An antimicrobial chemical used to treat textiles is expected to get EPA approval, despite concern over the potential health risks associated with its microscopic parts, known as nanoparticles, attorneys say.
The EPA recently extended to March 30 the public comment period on a proposed registration by Georgia-based Poly-Technical Solutions LTD for Polyguard, which uses nanosilver particles to protect textiles from microbes and bacteria. The agency is also evaluating whether those products should be regulated under the Federal Insecticide, Fungicide and Rodenticide Act (FIFRA).
Nanosilver is part of a family of particles that are less than 100 nanometers across. As a comparison, a human hair is approximately 80,000 to 100,000 nanometers wide.
The agency’s preliminary conclusion is that Polyguard’s nanosilver ingredient meets FIFRA standards for use as a textile preservative.
But scientists, as well as public health and environmental groups, have raised concerns about the potential risks of nanoparticles in consumer products. The particles are so tiny, they can penetrate cell membranes, damaging DNA and increasing the risk of cancer, according to the American Association for Cancer Research.

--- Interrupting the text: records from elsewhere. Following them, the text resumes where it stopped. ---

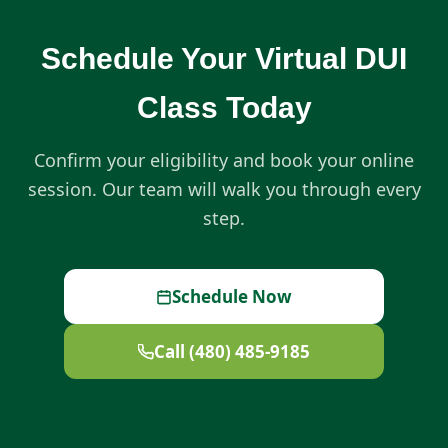
Schedule Your Virtual DUI
Class Today
Confirm your eligibility and book your online
session. Our team will walk you through every
step.
Schedule Now
Call (480) 485-9185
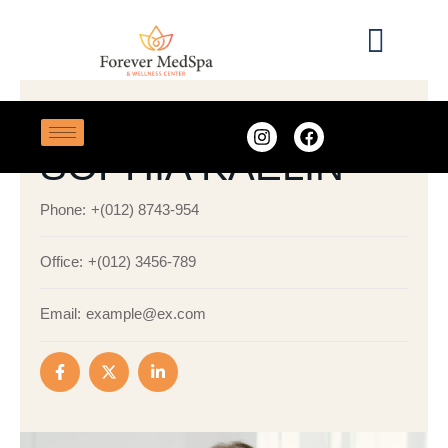
ADVANCED DERMAL FILLERS
SOPHIA KAELIN
Phone:
+(012) 8743-954
Office:
+(012) 3456-789
Email:
example@ex.com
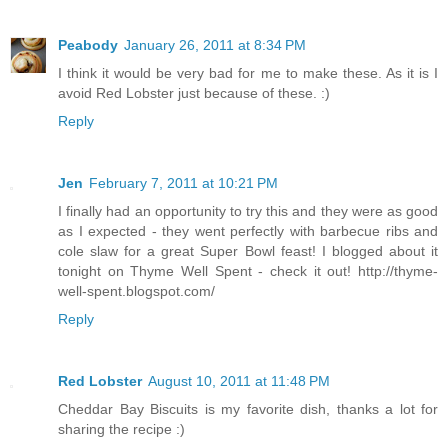
Peabody
January 26, 2011 at 8:34 PM
I think it would be very bad for me to make these. As it is I
avoid Red Lobster just because of these. :)
Reply
Jen
February 7, 2011 at 10:21 PM
I finally had an opportunity to try this and they were as good
as I expected - they went perfectly with barbecue ribs and
cole slaw for a great Super Bowl feast! I blogged about it
tonight on Thyme Well Spent - check it out! http://thyme-
well-spent.blogspot.com/
Reply
Red Lobster
August 10, 2011 at 11:48 PM
Cheddar Bay Biscuits is my favorite dish, thanks a lot for
sharing the recipe :)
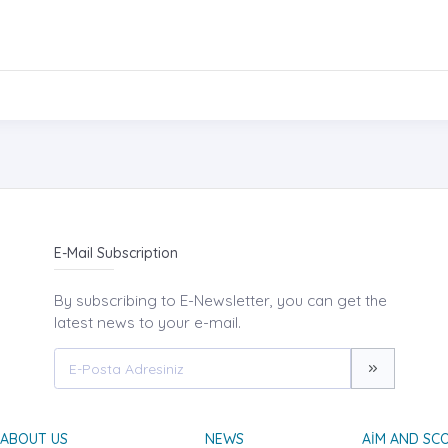
E-Mail Subscription
By subscribing to E-Newsletter, you can get the
latest news to your e-mail.
ABOUT US
NEWS
AIM AND SC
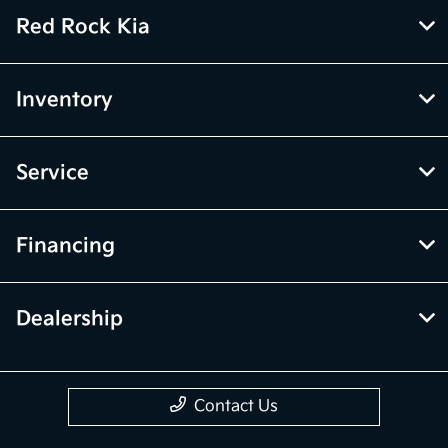
Red Rock Kia
Inventory
Service
Financing
Dealership
Contact Us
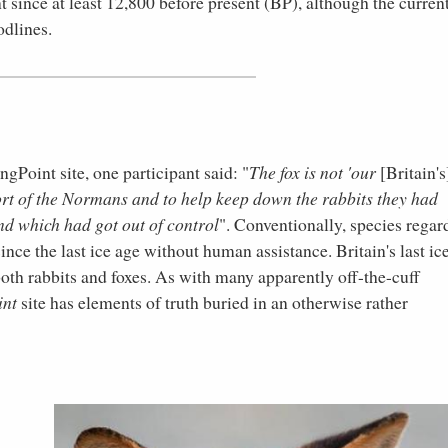
t since at least 12,800 before present (BP), although the curren
odlines.
Point site, one participant said: "
The fox is not 'our
[Britain's
port of the Normans and to help keep down the rabbits they had
nd which had got out of control
". Conventionally, species regar
since the last ice age without human assistance. Britain's last ic
oth rabbits and foxes. As with many apparently off-the-cuff
int
site has elements of truth buried in an otherwise rather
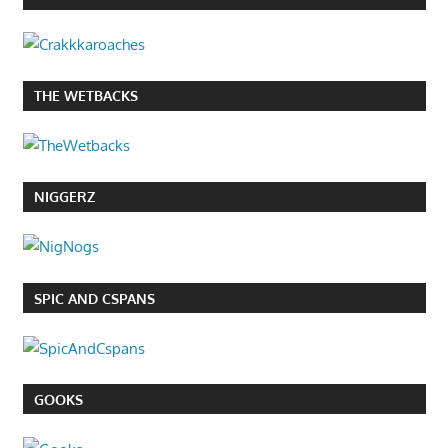
THE WETBACKS
NIGGERZ
SPIC AND CSPANS
GOOKS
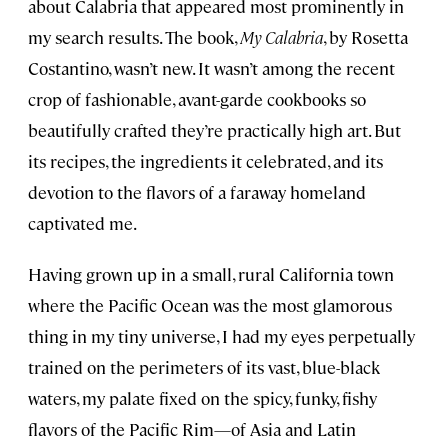
about Calabria that appeared most prominently in
my search results. The book,
My Calabria
, by Rosetta
Costantino, wasn’t new. It wasn’t among the recent
crop of fashionable, avant-garde cookbooks so
beautifully crafted they’re practically high art. But
its recipes, the ingredients it celebrated, and its
devotion to the flavors of a faraway homeland
captivated me.
Having grown up in a small, rural California town
where the Pacific Ocean was the most glamorous
thing in my tiny universe, I had my eyes perpetually
trained on the perimeters of its vast, blue-black
waters, my palate fixed on the spicy, funky, fishy
flavors of the Pacific Rim—of Asia and Latin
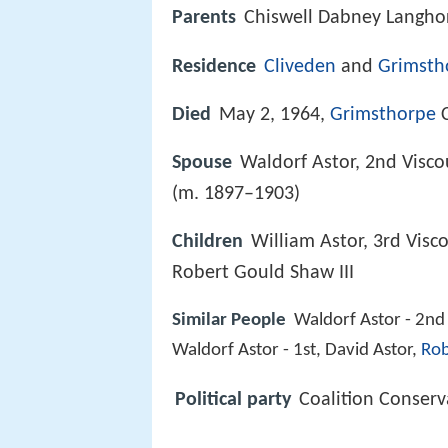
Parents
Chiswell Dabney Langho
Residence
Cliveden
and
Grimsth
Died
May 2, 1964,
Grimsthorpe
C
Spouse
Waldorf Astor, 2nd Visc
(m. 1897–1903)
Children
William Astor, 3rd Visco
Robert Gould Shaw III
Similar People
Waldorf Astor - 2nd 
Waldorf Astor - 1st, David Astor,
Rob
Political party
Coalition Conserv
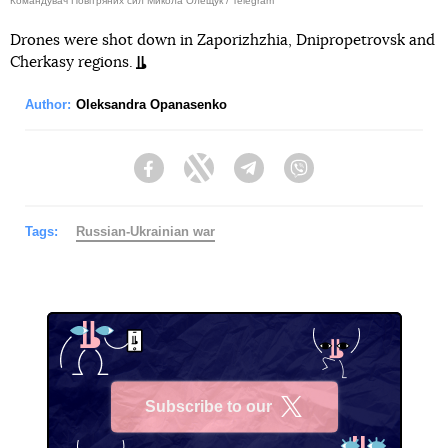
Командувач Повітряних сил Микола Олещук / Telegram
Drones were shot down in Zaporizhzhia, Dnipropetrovsk and
Cherkasy regions.
Author:
Oleksandra Opanasenko
Facebook
Twitter
Telegram
Viber
Tags:
Russian-Ukrainian war
Subscribe to our
X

The final verdict on Polyguard’s registration could open or close the door for similar nanoparticle pesticides, attorneys say.
“Certainly people are watching this, and not just from nanosilver, but also from perspective of other antimicrobials,” said John McGahren, a partner at Morgan, Lewis & Bockius LLP, where he’s deputy chairman of the firm’s global environmental practice.

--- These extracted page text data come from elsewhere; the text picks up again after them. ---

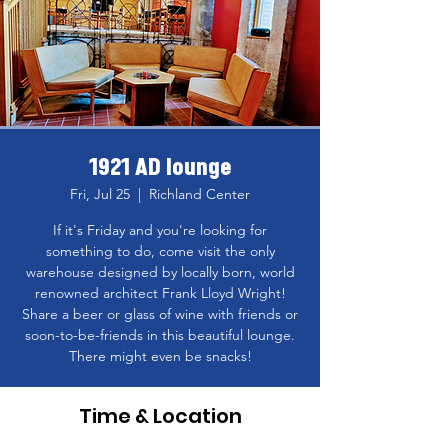
1921 AD lounge
Fri, Jul 25
  |  
Richland Center
If it's Friday and you're looking for
something to do, come visit the only
warehouse designed by locally born, world
renowned architect Frank Lloyd Wright!
Share a beer or glass of wine with friends or
soon-to-be-friends in this beautiful lounge.
There might even be snacks!
Time & Location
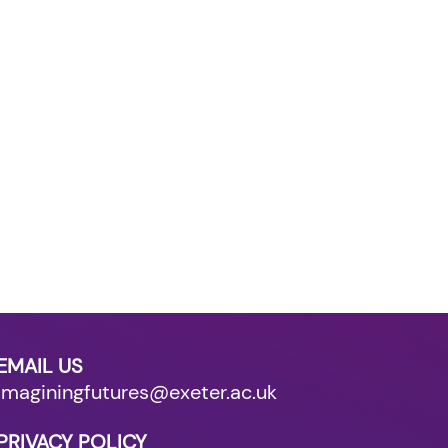
EMAIL US
imaginingfutures@exeter.ac.uk
PRIVACY POLICY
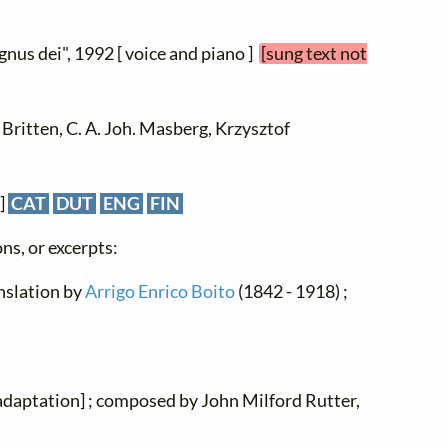
Agnus dei", 1992 [ voice and piano ]
[sung text not
Britten, C. A. Joh. Masberg, Krzysztof
]
CAT
DUT
ENG
FIN
ns, or excerpts:
ranslation by
Arrigo Enrico Boito
(1842 - 1918) ;
[adaptation] ; composed by John Milford Rutter,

Of particular concern to his clients, McGahren said, is the regulatory hurdles for registering antimicrobial products, a costly and time-consuming process which often stretches six years or more.
“If you’re a smaller company, trying to make antimicrobial claims, the registration process can cost upwards of a million dollars,” he said. “It is a barrier to registration and people are addressing that in all different kinds of ways.”
Avoiding the Past
Nanosilver has proven effective against infectious microorganisms, which makes it an attractive feature against “super-bugs” resistant to antibiotics.
If the EPA approves the nanosilver-containing Polyguard, the product would be incorporated into finished textiles to control the growth of odor-causing bacteria, mildew, mold, fungus, and algae. It would also prevent deterioration, staining, and discoloration of the textile products.
The Natural Resources Defense Council and the Center for Food Safety successfully challenged the EPA’s conditional registration of “NSPW-L30SS,” a nanosilver-based product used as a non-food contact preservative to protect plastics and textiles. The U.S. Court of Appeals for the Ninth Circuit in 2017 found the EPA failed to show the product was in the public interest.
But several attorneys suggested that Polyguard may avoid the legal challenges that have blocked nanosilver registration in the past.
Lynn Bergeson, managing partner of Bergeson & Campbell P.C., said Polyguard’s registration application is much more targeted, for use only on textiles.
“It’s also formulated differently, it’s not in a liquid suspension (like NSPW-L30SS), it’s in the form of a plastic bead or pellet,” she said.
Bergeson said nanosilver is already used in a number of consumer products including washing machines, refrigerators, and devices used to disinfect drinking water or swimming pools.
It’s unclear what, if any, environmental regulation such products need. The EPA in 2018 outlined its plan for evaluating whether some existing registered products are actually nanosilver products and, if so, what new requirements those products may need to meet under FIFRA.
“There are many other currently registered products containing elemental particulate silver that arguably meet EPA’s definition of a nanoscale material,” Bergeson said. “But these products haven’t been reclassified as nanosilver at this time.”
Jaydee Hanson, policy director at the Center for Food Safety, said the EPA is moving slowly in the right direction with nanosilver by limiting the range of uses to fewer products. But he said the agency is still making a number of broad assumptions without data to support them.
“They’ve failed to collect data about potential exposure routes for nanosilver products, including textiles, which toddlers or pets could chew or put in their mouths,” he said. “Another challenge is how do you accurately test the actual product, and what data do you have which suggests that other kinds of nanosilver work the same way?”